== SUPPLIED PASSAGE ==
┏━━

NEW JERSEY CONSTITUTIONAL REFORM

BACKGROUND PAPER #1

Background on Constitutional

Amendment and Revision

Center for State Constitutional Studies

Rutgers, The State University of New Jersey, at Camden

411 Cooper St.

Camden, NJ 08102

856-225-6625 (phone)

856-225-6628 (fax)

Background on Constitutional Amendment and Revision*

Constitution writers are neither infallible nor prescient, so all constitutions must anticipate the need for change. Indeed, the process of altering the basic arrangements for governance may itself be salutary for citizens in a democracy. As Thomas Jefferson wrote in 1816, "Each generation [has]… a right to choose for itself the form of government it believes most promotive of its own happiness…"[1]

Constitutional change in democracies occurs in two ways--either by altering the meaning of the document through interpretation or by altering the text of the document through amendment or revision. Whereas for the United States Constitution, change through interpretation predominates, for state constitutions textual change is far more common.

┗━━

== DATA BLOCK ==
┏━━

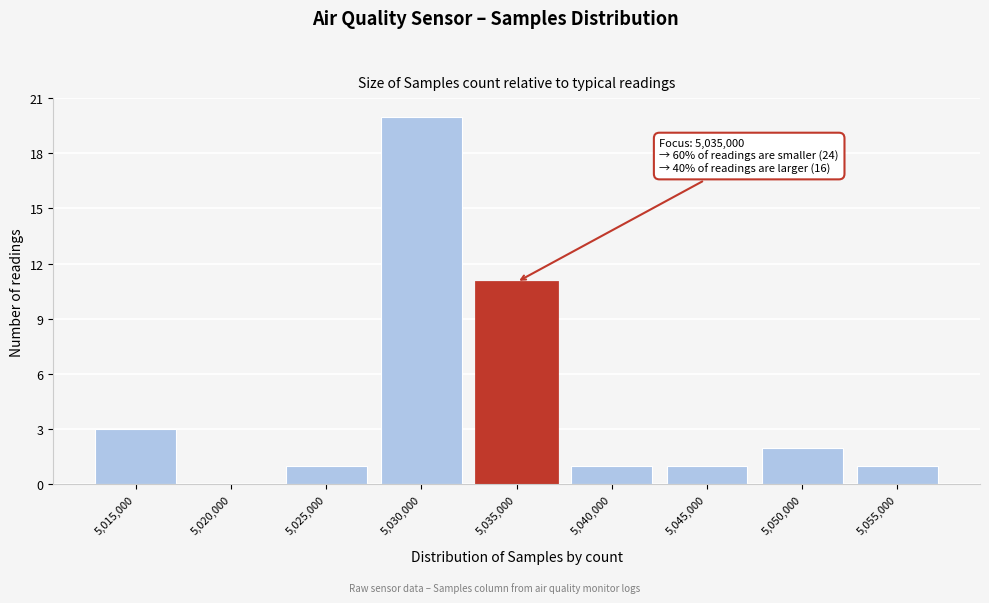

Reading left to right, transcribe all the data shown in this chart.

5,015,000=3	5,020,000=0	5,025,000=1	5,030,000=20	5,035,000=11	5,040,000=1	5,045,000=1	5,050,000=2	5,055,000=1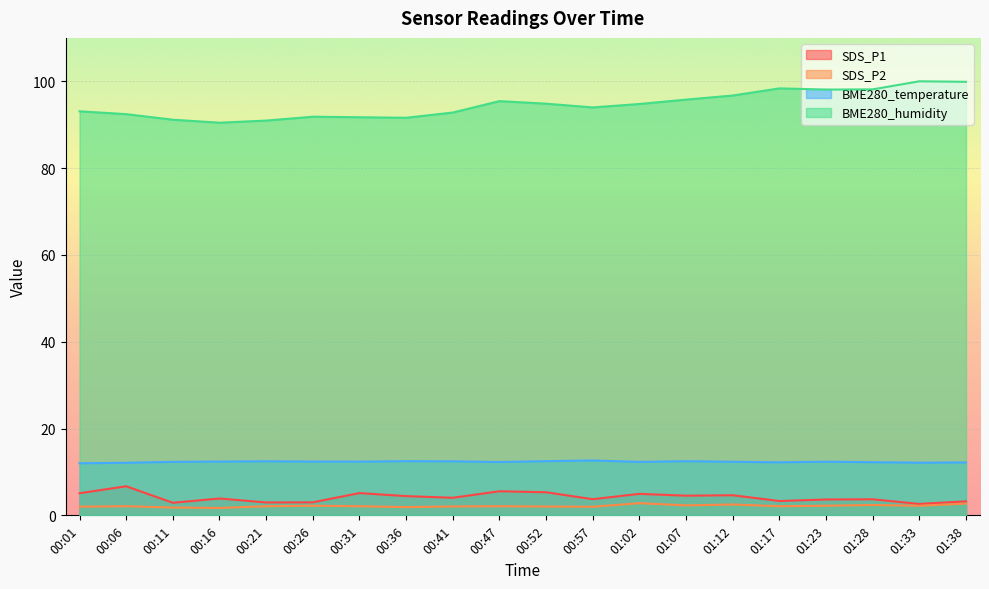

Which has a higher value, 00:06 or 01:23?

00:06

┗━━

== STUDY QUESTIONS ==
**A)** Answer these questions from the background paper on constitutional amendment and revision:
(i) In what year did Thomas Jefferson write the remark the paper quotes?
(ii) Which center at Rutgers, The State University of New Jersey, at Camden issued the paper?
(iii) For which constitutions does the paper say change through altering the text is far more common than change through interpretation?
**B)** Carry the background paper on constitutional amendment and revision forward from its last sentence, writing the next paragraph or two.

== ANSWER SECTION ==
**A)**
(i) 1816
(ii) The Center for State Constitutional Studies
(iii) State constitutions

**B)**
Basic Principles

Experience suggests that constitutional change in the states should be guided by seven fundamental principles:

1. Because constitutional amendment and constitutional revision are not the same, provisions for each should be separate and distinct.

2. Constitutions should provide for at least two means for amendment; one through governmental institutions established by the constitution, and one that bypasses the existing institutions.

3. Constitutional revision may be initiated by the legislature or without the legislature, but once started revision should proceed in a manner entirely distinct from the legislative process.

4. Sufficient constitutional detail is required defining amendment and revision methods that bypass the legislature to assure that these will be truly available and effective when used.

5. Whether achieved through the legislature or without its participation, procedural requirements for changing the constitution should be more demanding than those for passing ordinary legislation.

6. Constitutional change processes should be all treated in the same location in the state constitution.

7. Because all constitutional change should be subject to popular ratification, necessary information must be provided in understandable form to inform public choice.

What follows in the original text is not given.